Monthly Archives: September 2013

John Diogenous Cycling safety

Cycling Collisions & What the Bike Community is Saying About Them

In many of my previous blog articles I have touched on the safety hazards that cyclists face each day while riding in Toronto. One of the most feared and dangerous threats posed by our busy city streets is, of course, the collision of a moving vehicle with a cyclist. However, in addition to moving vehicles, “dooring” has also brought down many cyclists in their riding prime. I have spoken about dooring in a previous article, identifying it as a collision caused by drivers opening their doors and cyclists being unable to swerve. When a cyclist hits a car door there can be serious consequences including long-term, debilitating injury or death.

I am constantly researching different biking issues and opportunities that arise in our city. This week was no different, and I found dozens of articles speaking directly to these aforementioned safety hazards. One Toronto cyclist was so put off by the fact that Toronto Police do not record doorings that he decided to create a website where these accidents can be recorded and measured. Thanks to his efforts, www.Doored.ca is now up and running. This website allows you to report dooring incidents and keep track of them in accordance with their time of occurrence, location and severity. This data is compiled alongside a map that designates where the incident took place.

The creator of Doored.ca is Justin Bull. On Metro Morning, he put forth excellent reasoning behind his decision to create this innovative app. When Ontario redefined what a collision meant, they took dooring incidents right off of the map. The new definition precludes dooring because, despite the severity of the resultant injuries, it is not realized as the collision of two vehicles that are in motion. This exclusion of dooring prevents police officers from having to keep track of the incidents – so Bull is doing that job for them.

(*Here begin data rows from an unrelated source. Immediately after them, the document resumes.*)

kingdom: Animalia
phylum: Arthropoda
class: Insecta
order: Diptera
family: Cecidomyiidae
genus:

Many cyclists are saluting Bull’s efforts. However, the majority acknowledge that this sliver of education is not going to protect cyclists. Although the visibility of the numbers may encourage our community to recognize that dooring is actually a significant issue, this may not be enough to save lives. Therefore, in response to this enthusiastic act, many cyclists have put forth ideas regarding how to lessen the likelihood of such incidents.

Many Torontonian cyclists suggest that the fine for dooring, which is only $85, should be increased to discourage drivers from being so careless. Others argue that the municipality should readdress the issue, reopening it to be considered as a collision and thereby taken more seriously. Toronto’s own Police Chief recognizes that the issue significantly impacts citizens’ commutes each day; however, there is no easy resolution to be found at this time. Therefore, I put it out to all of you: how can we decrease the number of doorings in Toronto? Is there a way that will create more good than harm (in the way of driver/cyclist rivalry)?